TOI = Time on Ice (minutes:seconds); SA = Shots against; GA = Goals against; GAA = Goals against average; Sv% = Save percentage; SO = Shutouts

Source: IIHF.com

===Awards===
- Best players selected by the directorate:
  - Best Goaltender: RUS Andrei Vasilevskiy
  - Best Defenceman: GER Dennis Seidenberg
  - Best Forward: RUS Artemi Panarin
Source: IIHF.com

- Media All-Stars:
  - MVP: SWE William Nylander
  - Goaltender: RUS Andrei Vasilevskiy
  - Defencemen: CAN Colton Parayko / GER Dennis Seidenberg
  - Forwards: SWE William Nylander / RUS Artemi Panarin / CAN Nathan MacKinnon
Source: IIHF.com

==IIHF honors and awards==
The 2017 IIHF Hall of Fame inductees and award recipients were honored during the World Championship medal ceremonies in Cologne.

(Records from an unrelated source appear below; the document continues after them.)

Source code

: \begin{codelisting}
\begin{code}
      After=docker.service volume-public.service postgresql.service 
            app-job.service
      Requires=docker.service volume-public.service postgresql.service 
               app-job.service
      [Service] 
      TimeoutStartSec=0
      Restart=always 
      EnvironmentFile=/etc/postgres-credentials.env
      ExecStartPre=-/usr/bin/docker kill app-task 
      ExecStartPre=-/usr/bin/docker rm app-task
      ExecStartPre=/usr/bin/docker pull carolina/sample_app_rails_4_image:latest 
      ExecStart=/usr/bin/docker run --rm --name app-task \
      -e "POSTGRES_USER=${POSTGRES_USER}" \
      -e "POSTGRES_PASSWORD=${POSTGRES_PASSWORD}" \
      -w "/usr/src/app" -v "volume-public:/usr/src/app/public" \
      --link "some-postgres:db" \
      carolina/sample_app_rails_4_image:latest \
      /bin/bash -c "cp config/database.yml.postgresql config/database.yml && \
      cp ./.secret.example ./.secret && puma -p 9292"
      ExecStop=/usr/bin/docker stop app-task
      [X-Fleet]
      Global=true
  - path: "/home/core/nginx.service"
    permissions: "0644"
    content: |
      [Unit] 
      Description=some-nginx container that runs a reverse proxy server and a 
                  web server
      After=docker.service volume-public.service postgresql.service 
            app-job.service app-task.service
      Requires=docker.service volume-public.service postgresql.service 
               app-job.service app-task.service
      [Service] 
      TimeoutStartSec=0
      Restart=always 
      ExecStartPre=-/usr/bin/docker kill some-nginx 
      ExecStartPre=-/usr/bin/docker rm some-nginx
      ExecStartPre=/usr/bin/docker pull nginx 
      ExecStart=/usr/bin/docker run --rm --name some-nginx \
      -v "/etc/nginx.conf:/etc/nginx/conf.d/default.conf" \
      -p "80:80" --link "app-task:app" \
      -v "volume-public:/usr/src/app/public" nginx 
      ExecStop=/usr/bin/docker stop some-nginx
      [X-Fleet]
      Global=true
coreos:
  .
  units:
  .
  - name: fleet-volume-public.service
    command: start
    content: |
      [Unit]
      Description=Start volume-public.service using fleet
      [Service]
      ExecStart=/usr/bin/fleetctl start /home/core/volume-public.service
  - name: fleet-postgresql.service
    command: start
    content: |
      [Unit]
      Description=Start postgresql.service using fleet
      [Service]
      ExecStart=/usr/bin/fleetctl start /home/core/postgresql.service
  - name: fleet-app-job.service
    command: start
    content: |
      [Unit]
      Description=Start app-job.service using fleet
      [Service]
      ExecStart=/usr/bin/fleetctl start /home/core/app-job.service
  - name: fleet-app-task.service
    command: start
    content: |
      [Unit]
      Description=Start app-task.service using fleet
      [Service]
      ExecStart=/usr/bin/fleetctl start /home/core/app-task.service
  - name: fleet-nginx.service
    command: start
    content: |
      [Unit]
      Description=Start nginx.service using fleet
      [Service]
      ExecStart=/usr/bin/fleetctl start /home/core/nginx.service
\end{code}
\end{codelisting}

IIHF Hall of Fame inductees
- Dieter Kalt Sr., Austria
- Saku Koivu, Finland
- Uwe Krupp, Germany
- Angela Ruggiero, United States
- Joe Sakic, Canada
- Teemu Selänne, Finland

Award recipients
- Patrick Francheterre of France received the Paul Loicq Award for outstanding contributions to international ice hockey.
- Tony Hand of Great Britain received the Torriani Award for a player with an outstanding career from non-top hockey nation.